Severe issue on multiple Central working with images - Error 500

Hi,

I am facing the same issue on 2 of my ODK central installations, both containing quite a big amount of data. One instance has around 40k+ submissions (each with at least 2 images), while the other has around 6k submissions, each with around 3 images each.

I suspect that the issue comes when someone tries to start a download of all data with media images. The Central server starts giving following issues:

  • Unable to login. Message coming as SOMETHING WENT WRONG - ERROR 500.
  • If you have a logged in session already, the portal starts giving message: THE USER IS ALREADY LOGGED IN. PLEASE REFRESH THE PAGE.
  • There is no way to login to the central portal via any account.

Also, the field workers are unable to send data to the server. The Collect app also starts giving error of 500 and CANNOT CONNECT messages.

Central version 1.3.3. No issue of RAM or CPU or disk space.

Temporary workaround: I tried everything but nothing worked. I had to restart the full machine again. Then everything started working. But after a couple of days, the same thing happened again.

If someone could help, I would be grateful. Let me know if you need to me pull out some logs.

Thanks,
Saad

1 Like

I get those user login issues every now and then. Deleting browser cookies fixes that.
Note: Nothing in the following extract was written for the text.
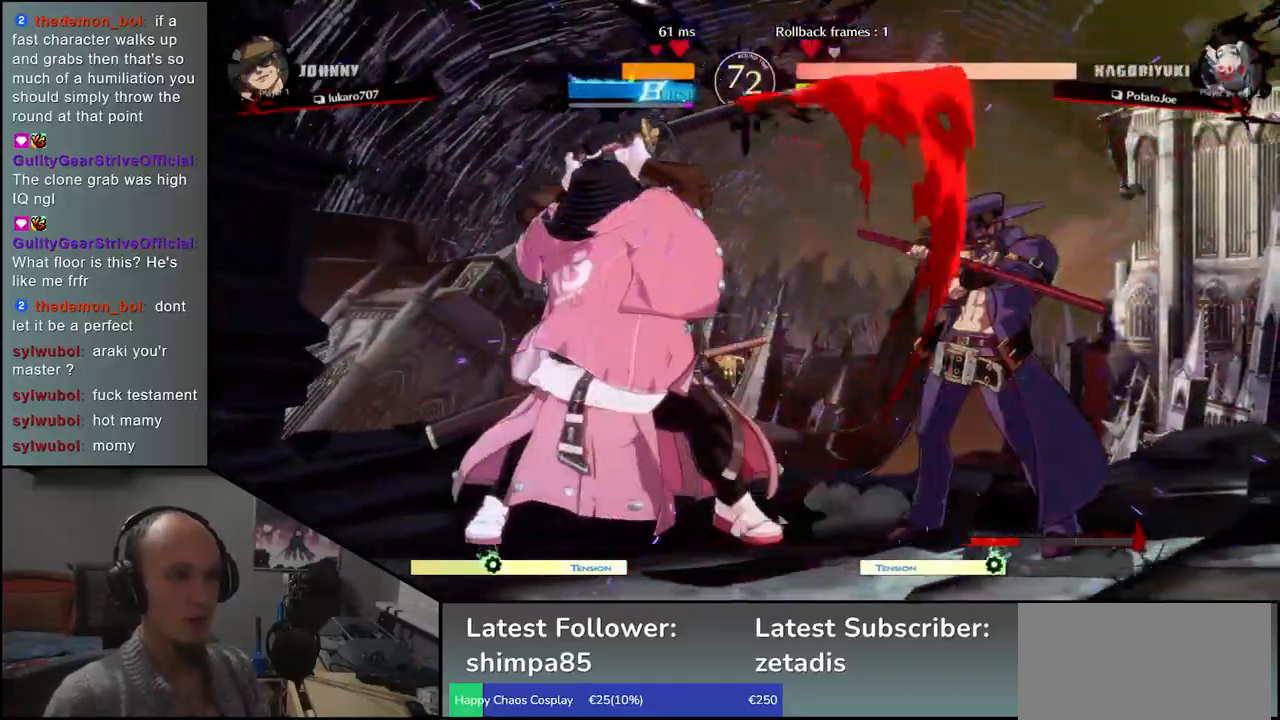
{"buttons": ["L1"], "left_stick": "down", "events": [[100, "L1", "up"], [133, "left_stick", "center"], [300, "left_stick", "left"], [383, "left_stick", "down"], [483, "L1", "down"]]}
I've seen issues fixed temporarily through a server restart here on this forum. Are you low on disk space? Running the latest Central version?

Hi @Florian_May

Thanks. It does not work for me like this. I have tried clearing cache, changing browsers and changing computers as well.

Restart is a not a good way, although it is the only way I know so far. There is always a risk of anything going wrong, ending up losing all data. The data so far is so huge that it's not easily possible to back it up frequently. No issue of RAM, CPU or disk space. Version is 1.3.3, but I assume 1.4 is also having similar issues (I saw some thread in forum).

I used ODK Aggregate to its breaking point with huge huge amount of data in different projects, and it never broke down. But Central is causing issues. Need some permanent fix for it.

Let me know if I could get you some logs for troubleshooting.

Many thanks,
Saad

We run Central instances with much more data than you have that don't have this problem. The issue is most likely with your infrastructure.

Look at your logs. What do they say when you start a download with media?

You say you have no issue of RAM or CPU. What frequency are you measuring usage? Are you looking at the host only or also each container's stats?

Hi @yanokwa,

Thanks, very valid points. My infra is in AWS, and I select pretty powerful machines (never lighter than t3.large). However, the RAM and CPU checks I do on the host only, not inside containers.

Would need some hand-holding for picking up logs (which and how), and also how to check container resources?

Many thanks,
Saad

Note that t3.large is burstable and so performance isn't predictable.

Independent of that, a machine with lots of RAM won't help because node (which Central uses) won't use more than 2 GB of RAM unless you specifically allocate more RAM.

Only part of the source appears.